Made Adriningsih: Pejuang Pangan, Pejuang Pendidikan dari Desa Transmigran
|
Konawe Selatan, Villagerspost.com – Datang ke Konawe Selatan, Sulawesi Tenggara pada November 2011 silam, Made Adriningsih sebenarnya membawa harapan besar untuk bisa sejahtera, melalui program transmigrasi. Bayangan akan mendapatkan fasilitas rumah, lahan seluas 2 hektare, dan sebagainya, membuat tekad perempuan asal Bali itu, semakin kuat untuk menjadi transmigran.
Made ditempatkan di unit pemukiman transmigrasi (UPT) Arongo, Kecamatan Landono, Konawe Selatan. Dalam perjanjian, seharusnya, Made dan keluarga mendapatkan lahan berupa lahan pekarangan seluas 0,25 hektare (2.500 meter persegi), lahan usaha 1 seluas 0,75 hektare (7.500 meter persegi), dan lahan 2 seluas 1 hektare (10 ribu meter persegi). Sayangnya, bayangan tersebut ternyata tak seindah kenyataannya.

⁂

DAFTAR TUGAS
**1.** Cetak bagian kutipan tentang Made Adriningsih dari "Made Adriningsih: Pejuang" sampai "untuk menjadi transmigran." tanpa mengubah satu kata pun.
**2.** Lanjutkan kutipan tentang Made Adriningsih sesudah kalimat terakhirnya.

Data titik kunci tubuh manusia
⁂

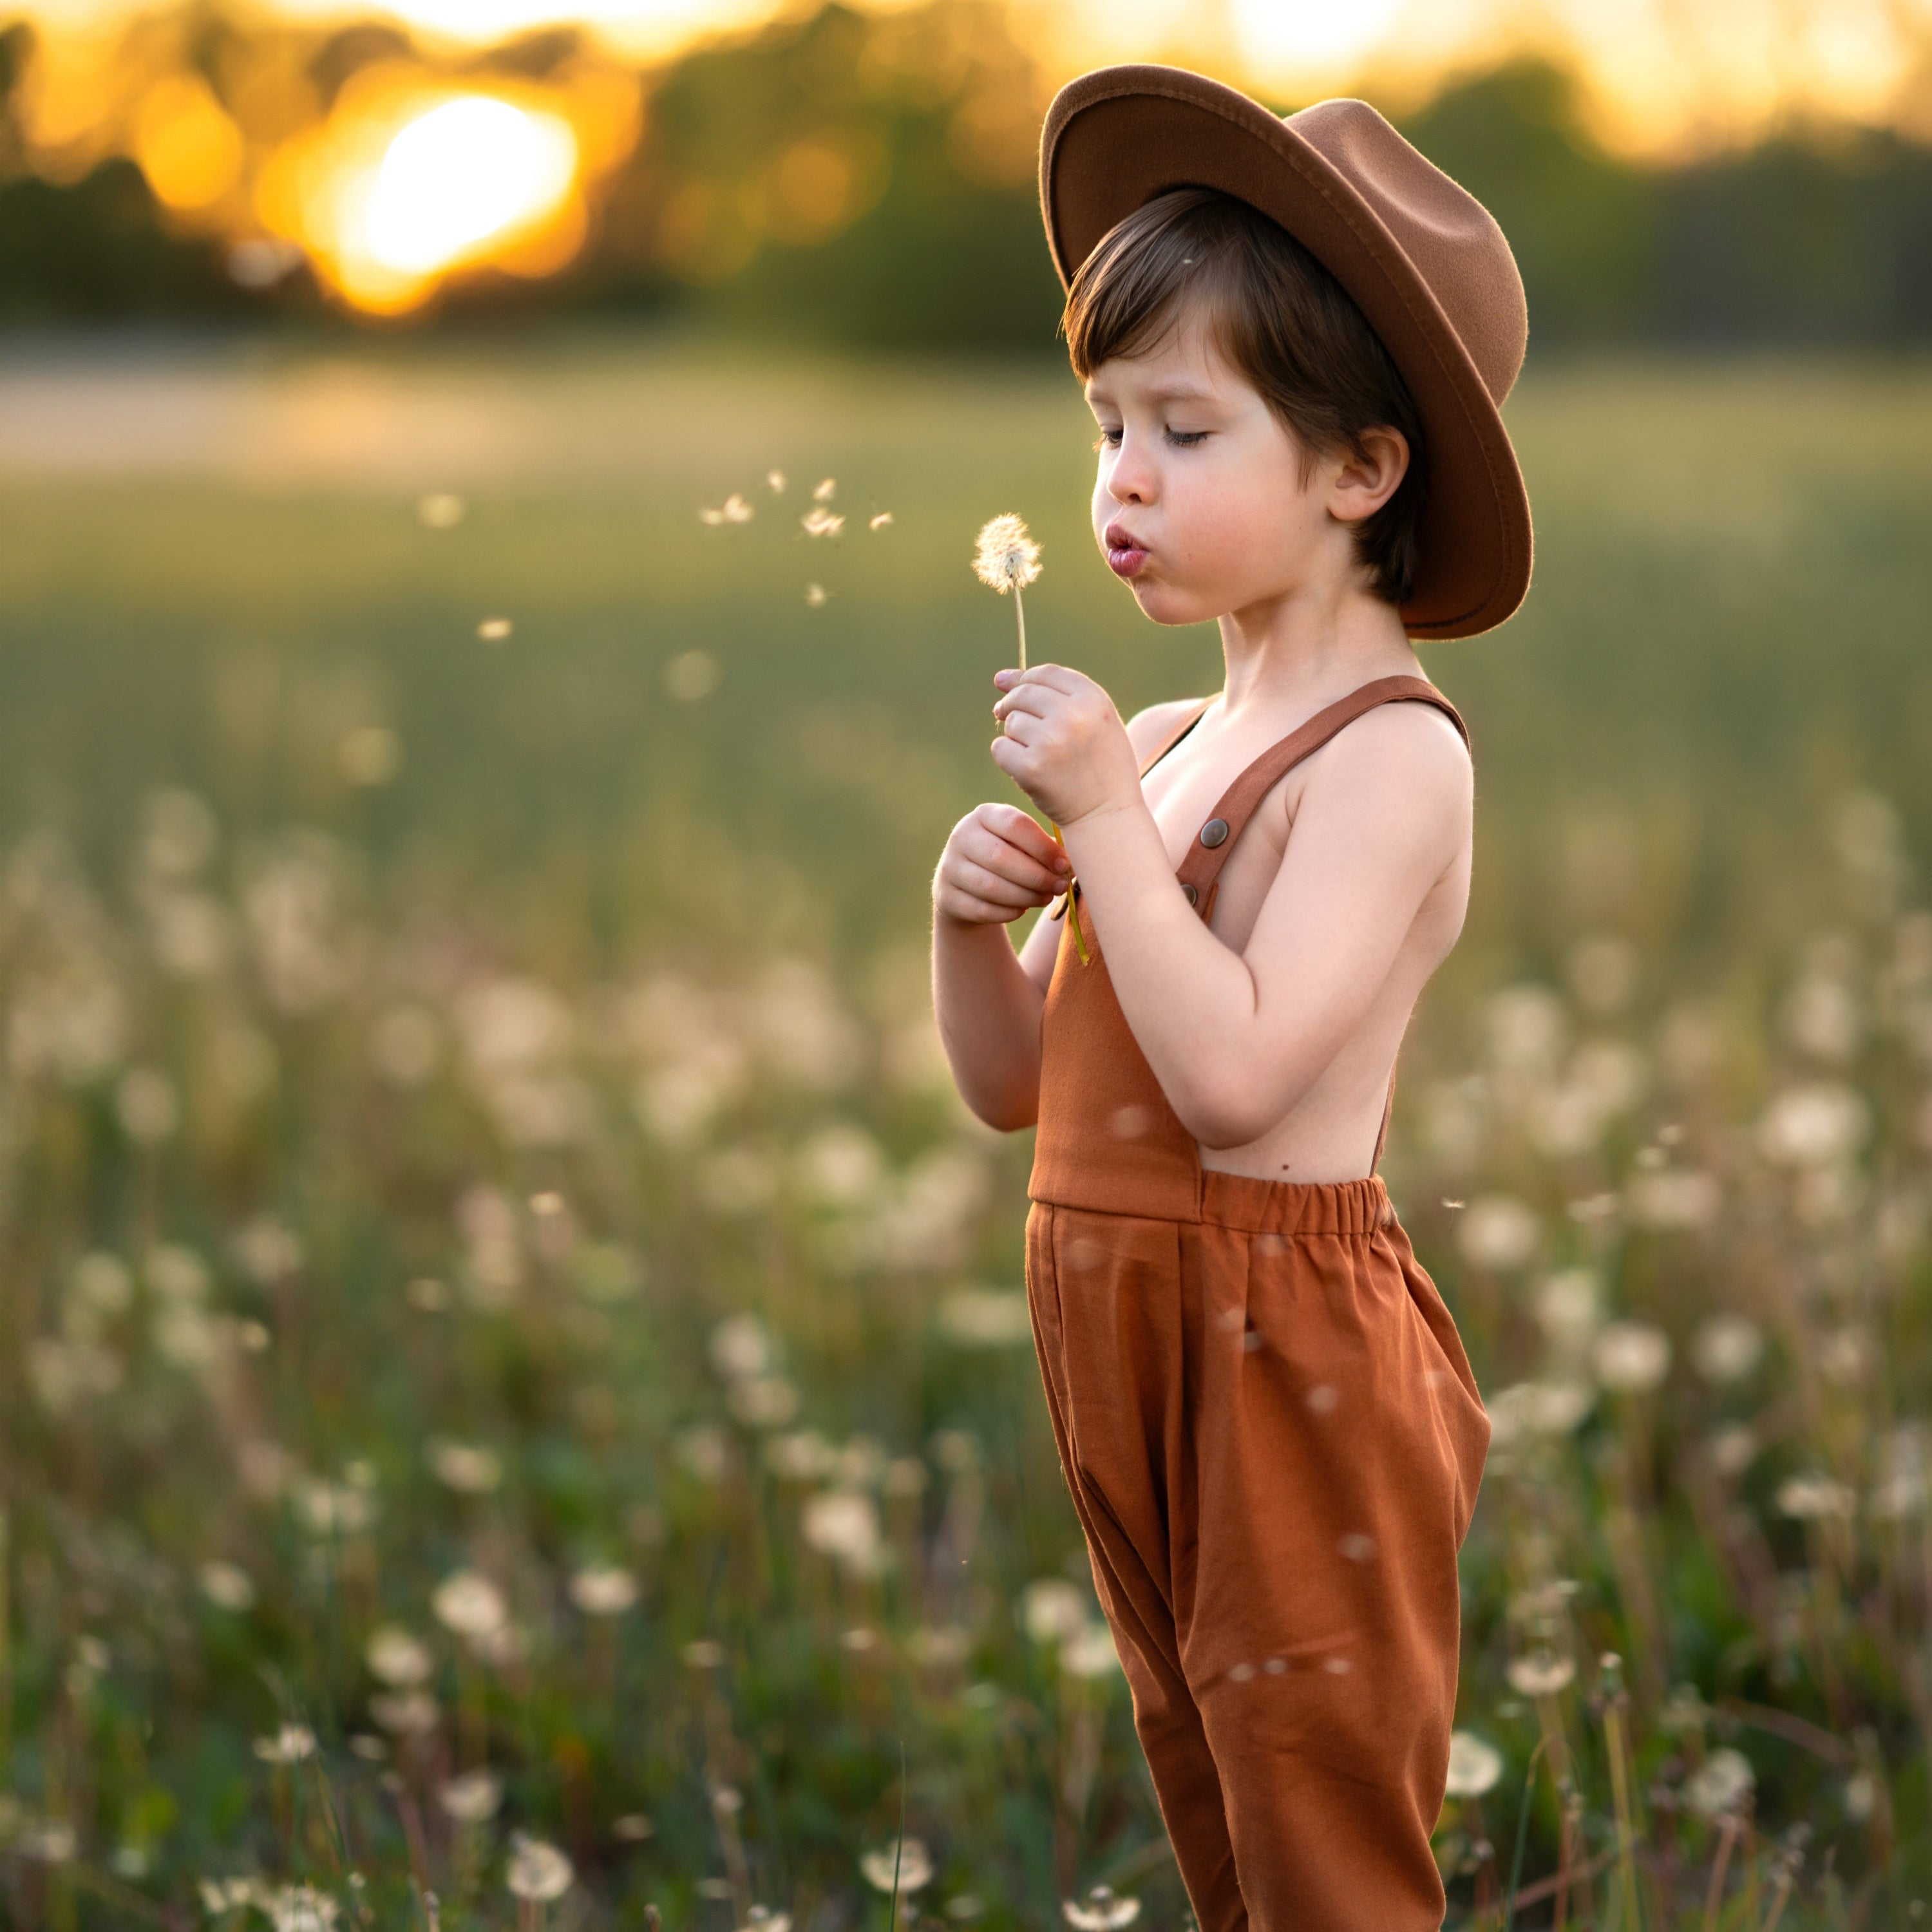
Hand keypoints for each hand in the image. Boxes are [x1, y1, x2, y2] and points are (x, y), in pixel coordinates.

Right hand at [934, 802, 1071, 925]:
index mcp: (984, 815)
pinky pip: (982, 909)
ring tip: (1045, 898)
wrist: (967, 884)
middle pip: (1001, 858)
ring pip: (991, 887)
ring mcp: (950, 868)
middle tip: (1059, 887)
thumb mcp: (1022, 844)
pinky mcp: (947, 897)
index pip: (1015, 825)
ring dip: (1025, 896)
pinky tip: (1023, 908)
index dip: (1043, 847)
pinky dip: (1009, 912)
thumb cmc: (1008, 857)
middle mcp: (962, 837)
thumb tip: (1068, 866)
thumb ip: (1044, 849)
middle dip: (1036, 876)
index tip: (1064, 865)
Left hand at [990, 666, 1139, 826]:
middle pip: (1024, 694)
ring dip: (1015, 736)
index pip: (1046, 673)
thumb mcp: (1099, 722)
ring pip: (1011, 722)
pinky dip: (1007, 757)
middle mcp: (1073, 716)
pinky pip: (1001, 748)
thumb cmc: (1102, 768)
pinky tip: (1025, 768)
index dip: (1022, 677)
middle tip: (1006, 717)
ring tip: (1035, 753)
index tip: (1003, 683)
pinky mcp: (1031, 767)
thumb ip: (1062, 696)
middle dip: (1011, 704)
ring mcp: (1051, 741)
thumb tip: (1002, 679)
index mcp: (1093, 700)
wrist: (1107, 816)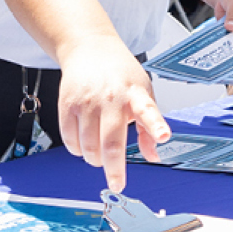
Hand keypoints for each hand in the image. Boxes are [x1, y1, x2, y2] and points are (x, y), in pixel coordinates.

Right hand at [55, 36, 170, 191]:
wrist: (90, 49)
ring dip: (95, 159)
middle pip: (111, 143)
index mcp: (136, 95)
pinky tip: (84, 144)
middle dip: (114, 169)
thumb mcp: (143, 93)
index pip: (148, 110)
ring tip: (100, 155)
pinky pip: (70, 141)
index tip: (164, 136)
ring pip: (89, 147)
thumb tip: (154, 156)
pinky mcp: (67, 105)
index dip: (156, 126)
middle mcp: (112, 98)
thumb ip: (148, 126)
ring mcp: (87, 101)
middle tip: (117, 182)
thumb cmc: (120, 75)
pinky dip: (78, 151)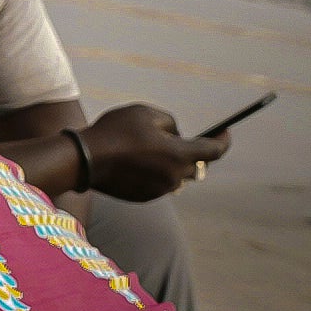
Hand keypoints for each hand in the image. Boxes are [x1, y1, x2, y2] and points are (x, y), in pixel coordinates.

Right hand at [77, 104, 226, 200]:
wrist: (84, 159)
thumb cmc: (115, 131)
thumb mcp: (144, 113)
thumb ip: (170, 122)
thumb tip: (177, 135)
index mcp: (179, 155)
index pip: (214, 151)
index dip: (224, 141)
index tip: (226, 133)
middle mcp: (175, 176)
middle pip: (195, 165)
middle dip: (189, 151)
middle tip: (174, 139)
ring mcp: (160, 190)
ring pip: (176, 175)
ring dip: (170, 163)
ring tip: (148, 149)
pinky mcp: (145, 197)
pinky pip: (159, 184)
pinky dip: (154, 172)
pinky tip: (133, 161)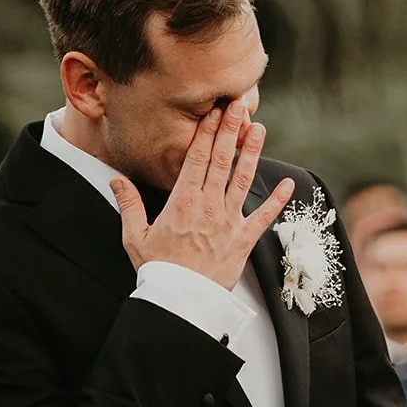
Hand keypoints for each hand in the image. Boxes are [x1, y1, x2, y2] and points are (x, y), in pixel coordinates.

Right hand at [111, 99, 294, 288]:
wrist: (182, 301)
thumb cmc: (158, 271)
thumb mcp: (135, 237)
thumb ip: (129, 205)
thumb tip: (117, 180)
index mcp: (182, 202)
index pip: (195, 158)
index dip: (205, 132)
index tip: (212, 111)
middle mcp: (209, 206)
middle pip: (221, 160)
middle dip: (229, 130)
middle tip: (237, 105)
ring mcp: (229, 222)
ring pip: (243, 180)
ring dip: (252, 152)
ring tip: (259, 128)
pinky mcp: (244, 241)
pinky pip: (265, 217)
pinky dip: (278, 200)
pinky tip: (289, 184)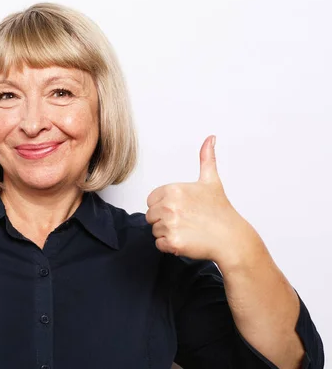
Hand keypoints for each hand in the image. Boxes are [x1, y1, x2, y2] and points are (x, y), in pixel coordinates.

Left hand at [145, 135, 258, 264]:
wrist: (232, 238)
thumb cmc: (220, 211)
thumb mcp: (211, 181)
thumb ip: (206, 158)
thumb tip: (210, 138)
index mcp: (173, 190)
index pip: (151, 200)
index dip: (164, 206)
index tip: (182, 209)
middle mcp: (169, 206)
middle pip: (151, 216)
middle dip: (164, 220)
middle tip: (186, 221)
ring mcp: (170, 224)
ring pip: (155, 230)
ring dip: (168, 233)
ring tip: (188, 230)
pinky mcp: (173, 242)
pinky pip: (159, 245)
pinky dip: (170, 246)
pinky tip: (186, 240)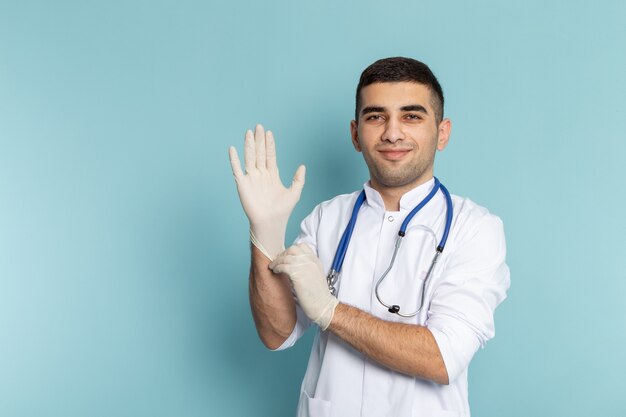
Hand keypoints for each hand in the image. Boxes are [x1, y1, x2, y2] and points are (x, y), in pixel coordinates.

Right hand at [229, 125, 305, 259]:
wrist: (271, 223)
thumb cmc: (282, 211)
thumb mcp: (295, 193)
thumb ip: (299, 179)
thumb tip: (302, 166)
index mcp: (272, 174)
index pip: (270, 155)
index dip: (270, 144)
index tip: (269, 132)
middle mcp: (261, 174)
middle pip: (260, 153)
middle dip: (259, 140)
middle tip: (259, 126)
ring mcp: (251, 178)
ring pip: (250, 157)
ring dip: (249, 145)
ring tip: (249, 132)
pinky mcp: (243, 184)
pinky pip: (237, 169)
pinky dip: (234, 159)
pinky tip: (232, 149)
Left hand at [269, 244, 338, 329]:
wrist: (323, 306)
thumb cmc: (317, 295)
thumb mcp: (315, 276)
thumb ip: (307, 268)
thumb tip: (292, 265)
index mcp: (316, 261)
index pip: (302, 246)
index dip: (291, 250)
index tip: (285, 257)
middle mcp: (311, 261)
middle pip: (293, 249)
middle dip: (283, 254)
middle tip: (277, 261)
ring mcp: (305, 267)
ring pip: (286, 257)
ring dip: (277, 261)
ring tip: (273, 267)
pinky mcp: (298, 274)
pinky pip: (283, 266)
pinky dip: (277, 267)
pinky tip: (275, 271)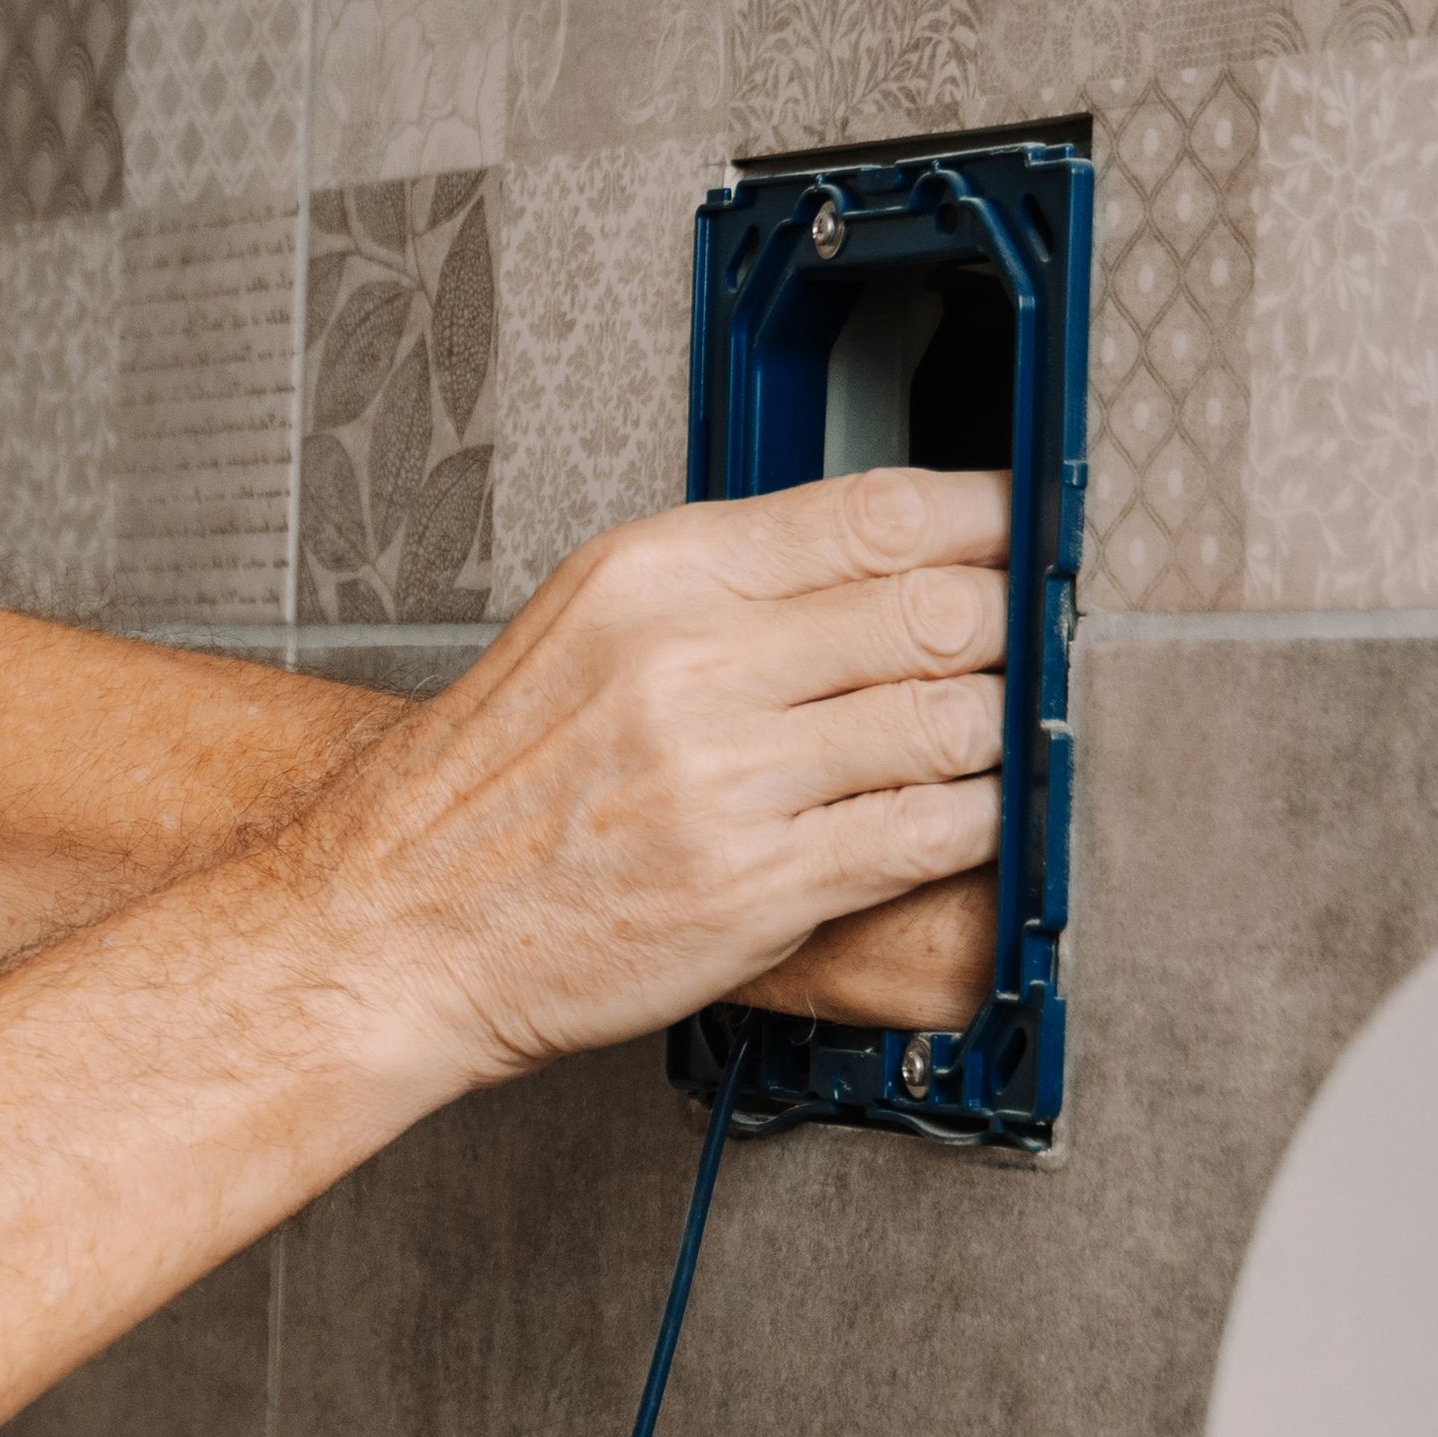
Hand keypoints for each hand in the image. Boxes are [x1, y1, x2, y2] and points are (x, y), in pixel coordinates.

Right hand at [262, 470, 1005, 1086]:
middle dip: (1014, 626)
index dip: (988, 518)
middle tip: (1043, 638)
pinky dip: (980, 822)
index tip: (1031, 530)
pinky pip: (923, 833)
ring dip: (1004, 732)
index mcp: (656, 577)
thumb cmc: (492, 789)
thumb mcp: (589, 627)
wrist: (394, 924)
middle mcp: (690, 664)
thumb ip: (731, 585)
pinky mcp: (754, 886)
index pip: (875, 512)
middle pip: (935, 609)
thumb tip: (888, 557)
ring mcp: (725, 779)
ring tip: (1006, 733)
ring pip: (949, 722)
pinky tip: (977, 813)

⁂

JAWABAN LATIHAN
**1.**
Made Adriningsih: Pejuang Pangan, Pejuang Pendidikan dari Desa Transmigran
|
Konawe Selatan, Villagerspost.com – Datang ke Konawe Selatan, Sulawesi Tenggara pada November 2011 silam, Made Adriningsih sebenarnya membawa harapan besar untuk bisa sejahtera, melalui program transmigrasi. Bayangan akan mendapatkan fasilitas rumah, lahan seluas 2 hektare, dan sebagainya, membuat tekad perempuan asal Bali itu, semakin kuat untuk menjadi transmigran.

**2.**
Setibanya di lokasi, warga transmigran yang berasal dari Jawa Timur, Jawa Tengah dan Jawa Barat itu, justru hanya mendapatkan lahan seluas 1 hektare saja, alias setengah dari yang dijanjikan. Itupun, statusnya belum pasti karena tanah tersebut hingga kini belum bersertifikat. Setahun ditempatkan di UPT Arongo, tepatnya tahun 2012, warga transmigrasi juga dikagetkan dengan adanya klaim atas tanah mereka oleh perusahaan sawit PT Merbau Jaya Indah Raya Group.
Akibatnya lahan seluas 0,25 hektare dari lahan seluas 1 hektare yang baru diterima warga transmigran terancam berpindah tangan ke pihak perusahaan. Konflik lahan yang kemudian menjadi masalah menahun ini, yang kemudian mengubah kehidupan Made dan kaum perempuan transmigran di UPT Arongo pada umumnya.
Made bercerita, akibat konflik tersebut, kebanyakan transmigran kesulitan untuk mendapatkan penghidupan yang layak dari bertani. Akibatnya, banyak dari kaum lelaki yang seharusnya bekerja di ladang dan kebun, terpaksa bekerja ke kota menjadi buruh untuk mencukupi kebutuhan hidup sehari-hari keluarga mereka.
“Karena kaum lelaki bekerja ke kota, maka kaum ibu akhirnya ikut turun membantu ekonomi keluarga dengan mengolah kebun,” kata Made, kepada Villagerspost.com yang berkunjung ke kawasan UPT Arango, Senin (3/12) lalu.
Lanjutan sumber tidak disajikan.